Personal information
- Born: 10 April 1935 Lewisham, Greater London, Great Britain
- Died: 7 October 2003 (aged 68) Lavenham, Suffolk, England
- Height: 1.80 m (5 ft 11 in)
- Weight: 53 kg (117 lb)

Sport
- Sport: Athletics
- Event: 5000 m
- Club: Blackheath Harriers

= John Herring (athlete) =

British runner (1935–2003)

John Bryan Herring (10 April 1935 – 7 October 2003), was a British athlete who ran in the 1964 Summer Olympic Games. He was assistant director of the Crystal Palace National Sports Centre, a member of the London Marathon organising team and a long-time member of Blackheath and Bromley Harriers Athletic Club.

==Competitive career==
He was a member of Blackheath Harriers. In 1964 he was ranked fourth in the UK behind Mike Wiggs, Fergus Murray and Bruce Tulloh.

He represented Britain over 5000 metres in the 1964 Summer Olympics when Tulloh withdrew with measles.

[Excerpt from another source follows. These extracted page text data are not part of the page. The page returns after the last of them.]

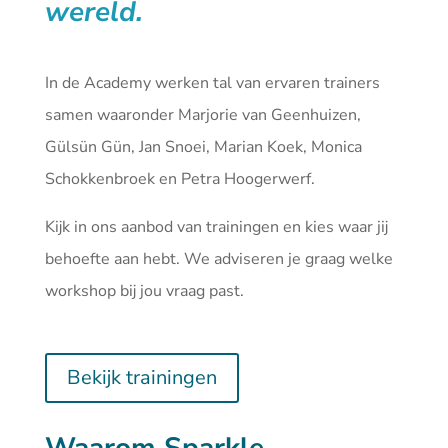
wereld.
In de Academy werken tal van ervaren trainers
samen waaronder Marjorie van Geenhuizen,
Gülsün Gün, Jan Snoei, Marian Koek, Monica
Schokkenbroek en Petra Hoogerwerf.
Kijk in ons aanbod van
trainingen
en kies waar jij
behoefte aan hebt. We adviseren je graag welke
workshop bij jou vraag past.
Bekijk trainingen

He remained a member of Blackheath Harriers for 50 years and in 2015 still holds the club record for Men Masters (over 40) mile	at 4.23.3 set on	30 July 1975.

===Personal Bests ===

| Date | Distance | Time | Venue |
|---|---|---|---|
| 20 Jun 1965 | 3000 metres | 8:02.2 | Warsaw, Poland |
| 22 Jul 1964 | 2 miles | 8:37.6 | London, UK |
| 14 Aug 1964 | 5000 metres | 13:51.4 | London, UK |

==Athletics Administration==
From 1970 to 1987 he held the post of assistant director at the Crystal Palace National Sports Centre.
He became involved with the International Athletes' Club (IAC) and in his capacity as chairman of the IAC he became race director for the first IAC Coca-Cola sponsored invitation meeting at Crystal Palace in the early 1970s.
 The venue became the London home of athletics meetings when White City Stadium was demolished.

After the successful first running of the London Marathon he was brought into the marathon's management team. He was responsible for the start for 12 years from 1982. From 1994 to 1996 he was the Marathon's course manager and from 1996 he was a consultant to the Marathon.